Work instructions: Reproduce the whole of the records exactly, and make sure no picture is carried into the result.

Data under study:
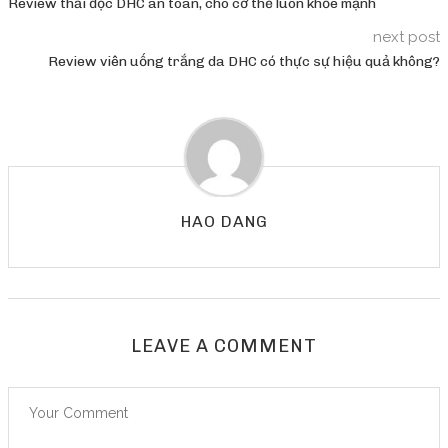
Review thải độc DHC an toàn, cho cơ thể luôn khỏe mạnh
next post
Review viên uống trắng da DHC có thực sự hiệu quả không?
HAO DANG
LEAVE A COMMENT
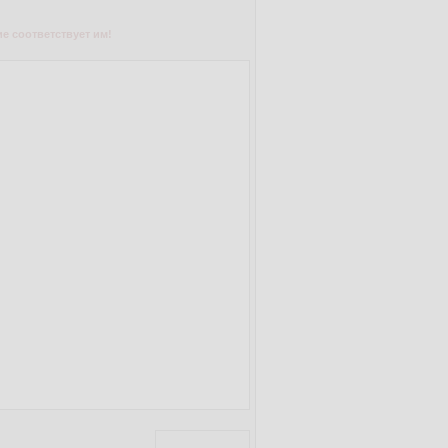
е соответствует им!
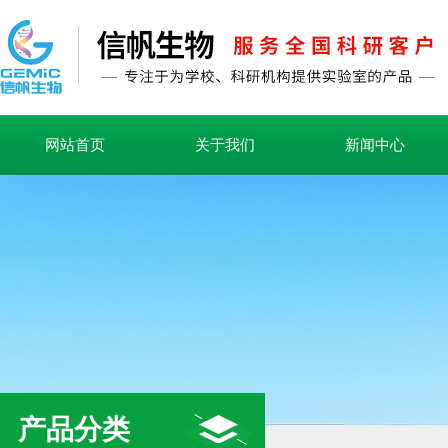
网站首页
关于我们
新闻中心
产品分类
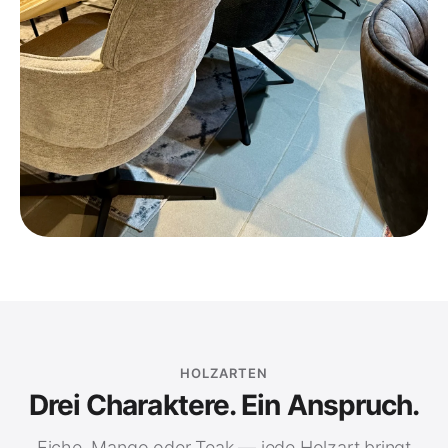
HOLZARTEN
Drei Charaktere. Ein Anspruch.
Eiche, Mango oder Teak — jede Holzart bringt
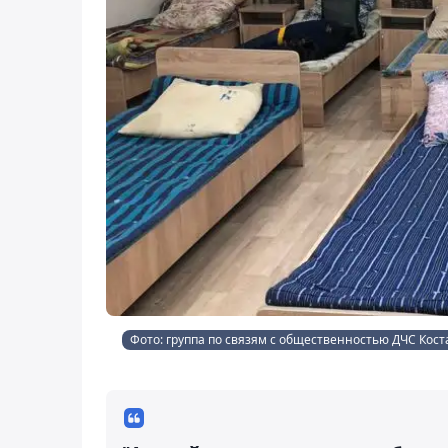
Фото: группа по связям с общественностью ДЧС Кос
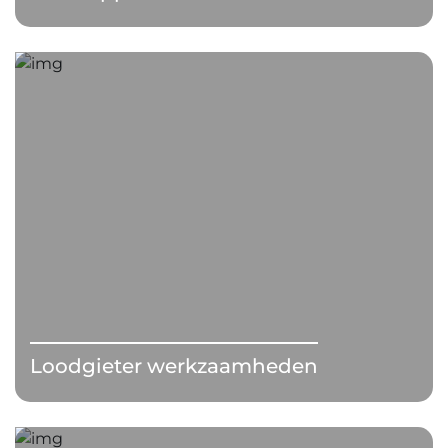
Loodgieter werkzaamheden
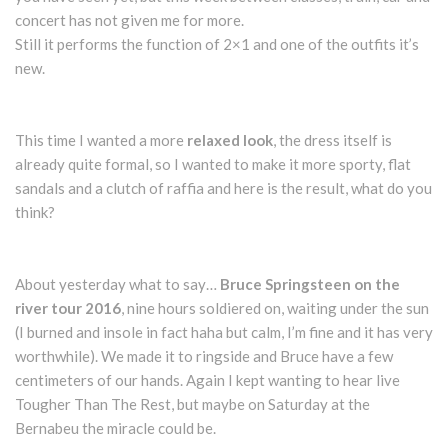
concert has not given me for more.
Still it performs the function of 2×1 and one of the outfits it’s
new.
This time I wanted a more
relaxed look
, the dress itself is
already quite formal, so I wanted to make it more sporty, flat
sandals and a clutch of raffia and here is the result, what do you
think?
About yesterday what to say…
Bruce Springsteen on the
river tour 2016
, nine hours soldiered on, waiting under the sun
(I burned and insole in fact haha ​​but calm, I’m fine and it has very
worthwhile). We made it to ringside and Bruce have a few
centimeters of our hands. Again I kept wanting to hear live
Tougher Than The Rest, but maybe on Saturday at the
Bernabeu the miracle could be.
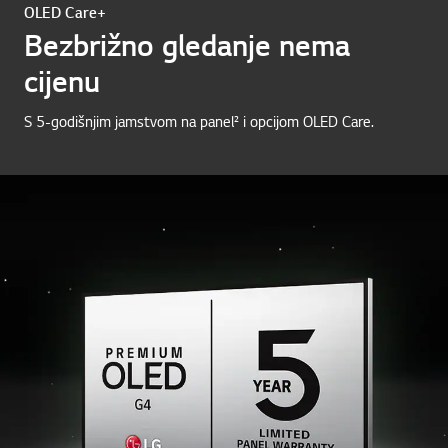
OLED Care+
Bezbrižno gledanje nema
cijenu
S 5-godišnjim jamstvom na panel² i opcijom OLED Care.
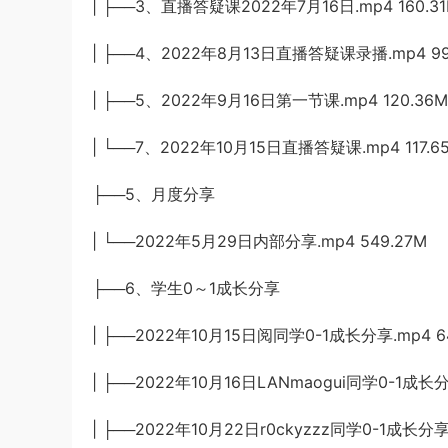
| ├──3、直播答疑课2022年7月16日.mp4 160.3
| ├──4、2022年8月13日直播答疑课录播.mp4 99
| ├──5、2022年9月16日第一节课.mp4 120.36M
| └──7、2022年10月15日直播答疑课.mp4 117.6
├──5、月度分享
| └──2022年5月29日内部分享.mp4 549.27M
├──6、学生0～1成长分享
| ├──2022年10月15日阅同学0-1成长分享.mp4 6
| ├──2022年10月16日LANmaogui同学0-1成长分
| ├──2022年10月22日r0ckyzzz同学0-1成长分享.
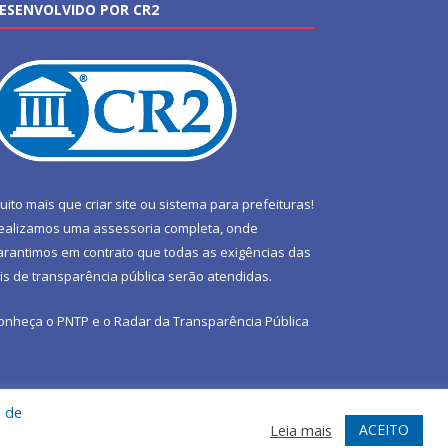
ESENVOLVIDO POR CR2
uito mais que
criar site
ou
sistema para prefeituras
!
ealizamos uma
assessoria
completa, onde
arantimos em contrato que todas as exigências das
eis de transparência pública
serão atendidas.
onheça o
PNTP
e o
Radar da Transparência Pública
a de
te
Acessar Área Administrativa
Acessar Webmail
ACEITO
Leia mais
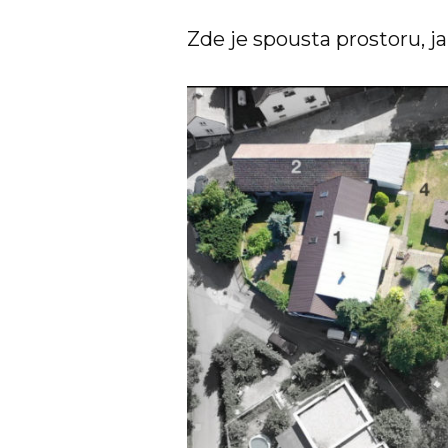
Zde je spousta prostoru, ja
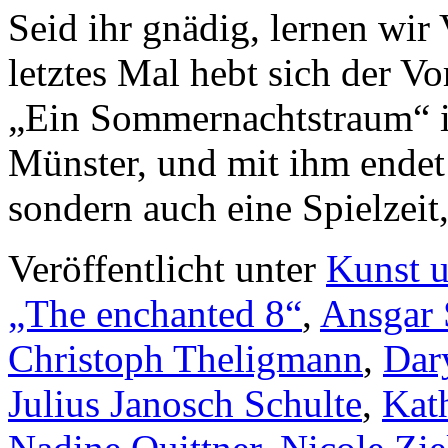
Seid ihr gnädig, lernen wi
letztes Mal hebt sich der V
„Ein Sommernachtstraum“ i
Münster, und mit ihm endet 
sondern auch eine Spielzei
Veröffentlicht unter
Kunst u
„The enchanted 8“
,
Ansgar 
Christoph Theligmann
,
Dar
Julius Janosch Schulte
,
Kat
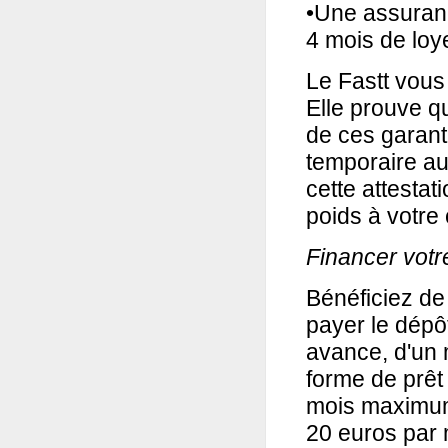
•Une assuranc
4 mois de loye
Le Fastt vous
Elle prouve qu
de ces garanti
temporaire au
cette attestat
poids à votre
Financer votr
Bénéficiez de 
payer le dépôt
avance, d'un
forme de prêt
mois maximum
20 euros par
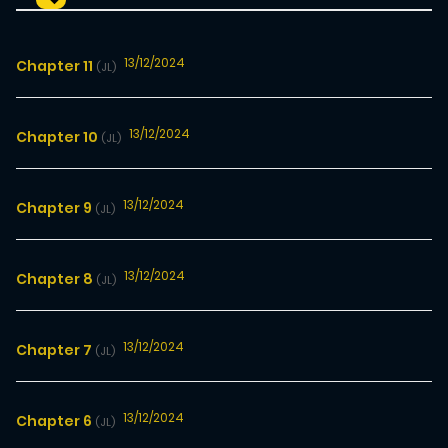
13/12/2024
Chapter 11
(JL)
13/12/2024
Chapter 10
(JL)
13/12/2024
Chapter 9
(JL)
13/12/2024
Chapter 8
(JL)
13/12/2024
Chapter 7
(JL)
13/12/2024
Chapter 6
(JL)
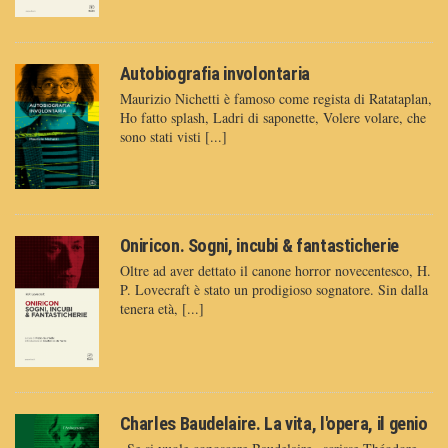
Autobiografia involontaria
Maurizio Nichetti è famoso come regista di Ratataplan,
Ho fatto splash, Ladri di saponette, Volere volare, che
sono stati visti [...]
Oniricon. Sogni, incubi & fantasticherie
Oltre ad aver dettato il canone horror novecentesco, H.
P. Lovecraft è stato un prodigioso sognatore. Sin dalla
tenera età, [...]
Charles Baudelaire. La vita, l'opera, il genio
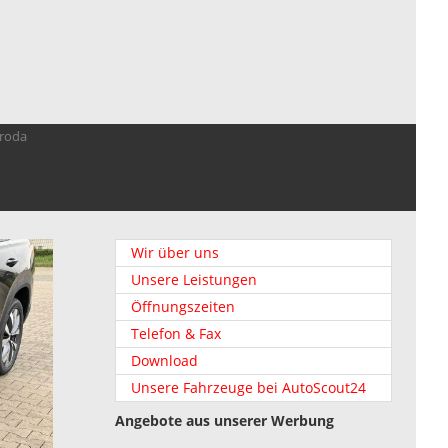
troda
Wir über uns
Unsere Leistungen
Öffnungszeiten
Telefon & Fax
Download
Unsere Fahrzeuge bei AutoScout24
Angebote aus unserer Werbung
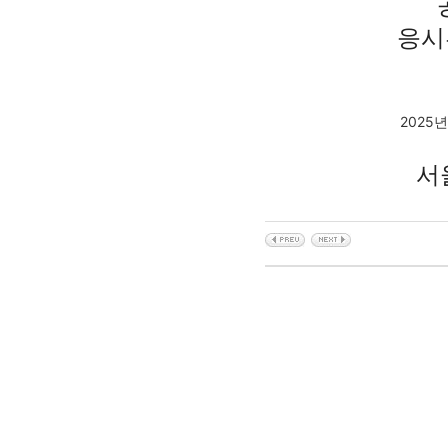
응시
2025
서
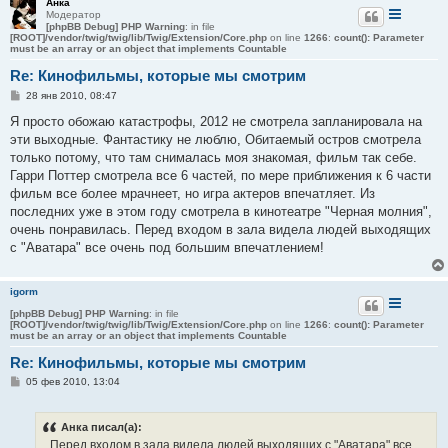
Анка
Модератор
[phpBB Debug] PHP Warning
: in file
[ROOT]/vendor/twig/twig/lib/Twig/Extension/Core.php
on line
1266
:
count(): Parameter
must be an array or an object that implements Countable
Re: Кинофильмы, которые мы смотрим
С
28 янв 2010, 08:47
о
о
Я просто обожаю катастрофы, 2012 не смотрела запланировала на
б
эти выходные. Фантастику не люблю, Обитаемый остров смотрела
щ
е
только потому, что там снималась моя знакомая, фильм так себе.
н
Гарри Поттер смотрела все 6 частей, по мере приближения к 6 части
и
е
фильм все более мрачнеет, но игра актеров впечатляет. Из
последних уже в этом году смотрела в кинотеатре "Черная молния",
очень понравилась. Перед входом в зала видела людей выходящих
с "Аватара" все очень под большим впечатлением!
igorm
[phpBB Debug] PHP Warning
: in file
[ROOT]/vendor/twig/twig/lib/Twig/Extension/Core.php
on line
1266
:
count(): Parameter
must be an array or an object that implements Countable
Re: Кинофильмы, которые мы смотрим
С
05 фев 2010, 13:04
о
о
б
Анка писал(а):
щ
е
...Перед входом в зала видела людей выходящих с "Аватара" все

Response area:
Review thải độc DHC an toàn, cho cơ thể luôn khỏe mạnh
next post
Review viên uống trắng da DHC có thực sự hiệu quả không?
HAO DANG
LEAVE A COMMENT
е соответствует им!
网站首页
关于我们
新闻中心
产品分类
HOLZARTEN
Drei Charaktere. Ein Anspruch.
Eiche, Mango oder Teak — jede Holzart bringt
Фото: группа по связям с общественностью ДЧС Кос
Loodgieter werkzaamheden
concert has not given me for more.
Still it performs the function of 2×1 and one of the outfits it’s
new.
This time I wanted a more
relaxed look
, the dress itself is
already quite formal, so I wanted to make it more sporty, flat
sandals and a clutch of raffia and here is the result, what do you
think?
About yesterday what to say…
Bruce Springsteen on the
river tour 2016
, nine hours soldiered on, waiting under the sun
(I burned and insole in fact haha ​​but calm, I’m fine and it has very
worthwhile). We made it to ringside and Bruce have a few
centimeters of our hands. Again I kept wanting to hear live
Tougher Than The Rest, but maybe on Saturday at the
Bernabeu the miracle could be.
OLED Care+
Bezbrižno gledanje nema
cijenu
S 5-godišnjim jamstvom na panel² i opcijom OLED Care.
| ├──3、直播答疑课2022年7月16日.mp4 160.3
| ├──4、2022年8月13日直播答疑课录播.mp4 99
| ├──5、2022年9月16日第一节课.mp4 120.36M
| └──7、2022年10月15日直播答疑课.mp4 117.6
├──5、月度分享
| └──2022年5月29日内部分享.mp4 549.27M
├──6、学生0～1成长分享
| ├──2022年10月15日阅同学0-1成长分享.mp4 6
| ├──2022年10月16日LANmaogui同学0-1成长分
| ├──2022年10月22日r0ckyzzz同学0-1成长分享.
ESENVOLVIDO POR CR2
uito mais que
criar site
ou
sistema para prefeituras
!
ealizamos uma
assessoria
completa, onde
arantimos em contrato que todas as exigências das
eis de transparência pública
serão atendidas.
onheça o
PNTP
e o
Radar da Transparência Pública
a de
te
Acessar Área Administrativa
Acessar Webmail
ACEITO
Leia mais
Zde je spousta prostoru, ja
Seid ihr gnädig, lernen wi
letztes Mal hebt sich der V
„Ein Sommernachtstraum“ i
Münster, und mit ihm endet 
sondern auch eine Spielzei
Veröffentlicht unter
Kunst u
„The enchanted 8“
,
Ansgar 
Christoph Theligmann
,
Dar
Julius Janosch Schulte
,
Kat
•Une assuranc
4 mois de loye
Le Fastt vous
Elle prouve qu
de ces garanti
temporaire au
cette attestat
poids à votre
Financer votr
Bénéficiez de 
payer le dépôt
avance, d'un
forme de prêt
mois maximum
20 euros par
13/12/2024
Chapter 11
(JL)
13/12/2024
Chapter 10
(JL)
13/12/2024
Chapter 9
(JL)
13/12/2024
Chapter 8
(JL)
13/12/2024
Chapter 7
(JL)
13/12/2024
Chapter 6
(JL)
Autobiografia involontaria
Maurizio Nichetti è famoso come regista di Ratataplan,
Ho fatto splash, Ladri di saponette, Volere volare, che
sono stati visti [...]
Oniricon. Sogni, incubi & fantasticherie
Oltre ad aver dettato il canone horror novecentesco, H.
P. Lovecraft è stato un prodigioso sognatore. Sin dalla
tenera età, [...]
Charles Baudelaire. La vita, l'opera, il genio
troda
Wir über uns
Unsere Leistungen
Öffnungszeiten
Telefon & Fax
Download
Unsere Fahrzeuge bei AutoScout24
Angebote aus unserer Werbung
응시
2025
서
Анка
Модератор
[phpBB Debug] PHP Warning
: in file
[ROOT]/vendor/twig/twig/lib/Twig/Extension/Core.php
on line
1266
:
count(): Parameter
must be an array or an object that implements Countable
Re: Кинофильмы, которые мы смотрим
С
28 янв 2010, 08:47
о
о
Я просто обожаю катастрофы, 2012 не смотрела запланировала на
б
эти выходные. Фантастику не люблю, Обитаемый остров смотрела
щ
е
только потому, что там снималась моя знакомая, фильм так себе.
н
Гарри Поттер смотрела все 6 частей, по мере приближения к 6 части
и
е
фильм все более мрачнеет, но игра актеров впечатляет. Из
последних уже в этом году смотрела в кинотеатре "Черная молния",
очень понравилась. Перед входом в зала видела людей выходящих
с "Аватара" все очень под большим впечатлением!
igorm
[phpBB Debug] PHP Warning
: in file
[ROOT]/vendor/twig/twig/lib/Twig/Extension/Core.php
on line
1266
:
count(): Parameter
must be an array or an object that implements Countable
Re: Кинофильмы, которые мы смотрим
С
05 фев 2010, 13:04
о
о
б
Анка писал(а):
щ
е
...Перед входом в зала видела людей выходящих с "Аватара" все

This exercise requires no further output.